Dads, I hear from so many moms that they are okay with HIV but their husband is reluctant. It's in your nature. It's in your DNA to provide for your family, and to protect them. An HIV+ child seems like a threat to that at the beginning. I've already shared with you that an HIV+ child is of no danger to your family. If you don't believe me, just google it! And the finances? It's 3 copays for medication a month. Check your insurance. If you check it, and it all figures into the budget, what else is there? Chances are, you can afford the copays. And there's no need to "protect" the rest of the family. So what's holding you back?
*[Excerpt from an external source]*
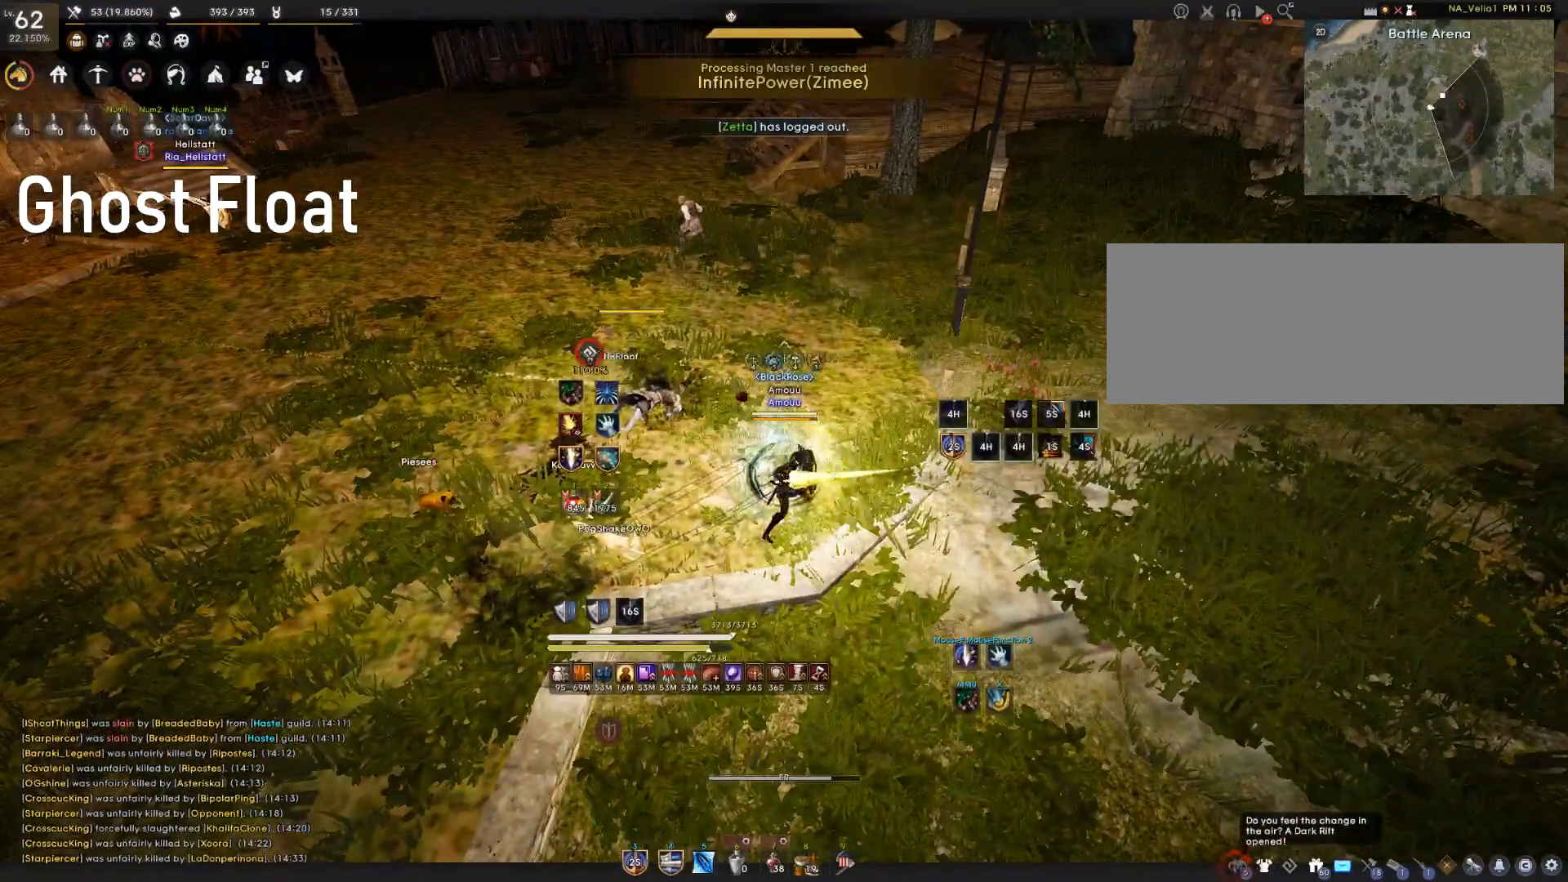
{"keys": [], "mouse": [], "events": []}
To Africa, and Asia, and Eastern Europe, and every other place being ravaged by this disease,
I pray for you. I know we are living a very different reality here in America (and in the "west") than most other parts of the world. I don't know why we were lucky enough to have the resources to fight this disease. I know that in many parts of the world HIV/AIDS treatment *IS* still stuck in the 80's--no good medicine, or not enough of it, with horrible discrimination against anybody carrying the disease. Please, forgive my people for not coming more to your AID. Forgive us for not standing beside you sooner. I know that what is being done now sometimes feels like too little, too late. Just know that there ARE people standing beside you. We will do all we can to change the face of HIV/AIDS in your country, just as the face has changed in ours. I pray for you.
P.S. It's December 1st somewhere, right?!